*What needs to be done:* Every line in the data below from the one containing "Sales Promotion" down to the one containing "Mileage - Low to High", both included, must be retyped exactly; no other line is to appear.

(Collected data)
┄┄┄┄┄┄

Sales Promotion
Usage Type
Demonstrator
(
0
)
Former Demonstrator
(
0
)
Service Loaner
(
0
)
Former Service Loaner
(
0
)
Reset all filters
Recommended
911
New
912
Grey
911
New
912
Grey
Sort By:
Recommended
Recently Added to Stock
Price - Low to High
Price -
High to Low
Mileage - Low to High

┄┄┄┄┄┄

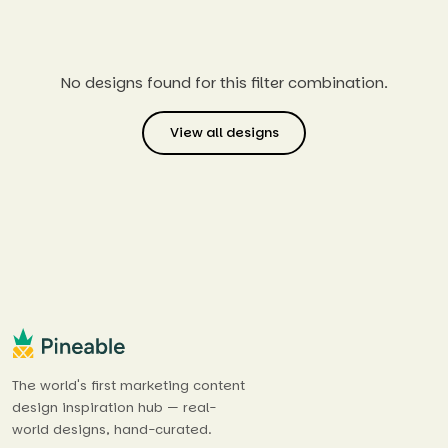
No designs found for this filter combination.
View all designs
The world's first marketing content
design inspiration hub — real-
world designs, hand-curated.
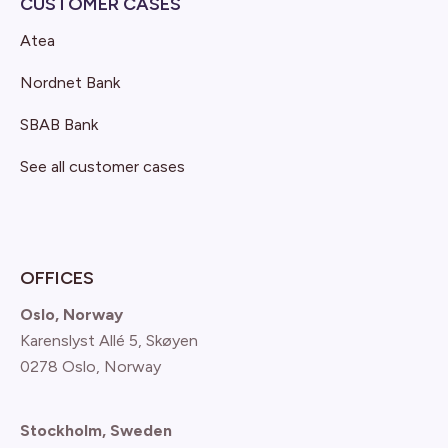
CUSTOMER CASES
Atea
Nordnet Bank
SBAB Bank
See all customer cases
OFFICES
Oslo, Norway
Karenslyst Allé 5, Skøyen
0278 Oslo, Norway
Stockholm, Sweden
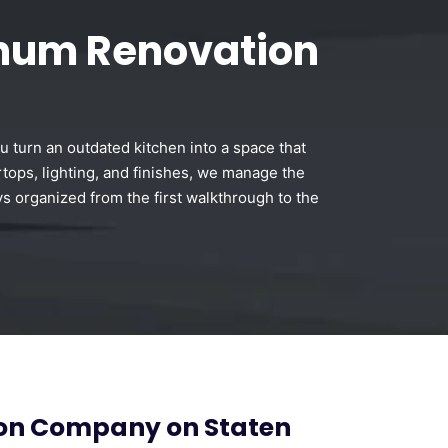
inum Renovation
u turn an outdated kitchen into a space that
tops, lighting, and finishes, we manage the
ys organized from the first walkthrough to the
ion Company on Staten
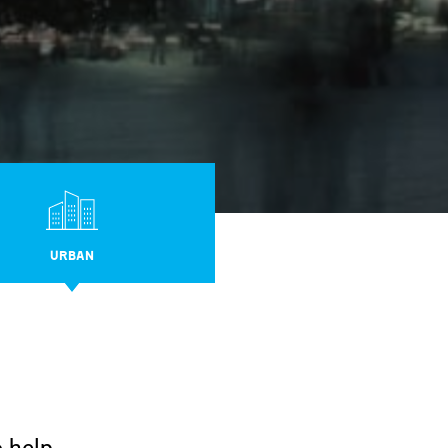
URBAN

┄┄┄┄┄┄

*Task answer:*
Sales Promotion
Usage Type
Demonstrator
(
0
)
Former Demonstrator
(
0
)
Service Loaner
(
0
)
Former Service Loaner
(
0
)
Reset all filters
Recommended
911
New
912
Grey
911
New
912
Grey
Sort By:
Recommended
Recently Added to Stock
Price - Low to High
Price -
High to Low
Mileage - Low to High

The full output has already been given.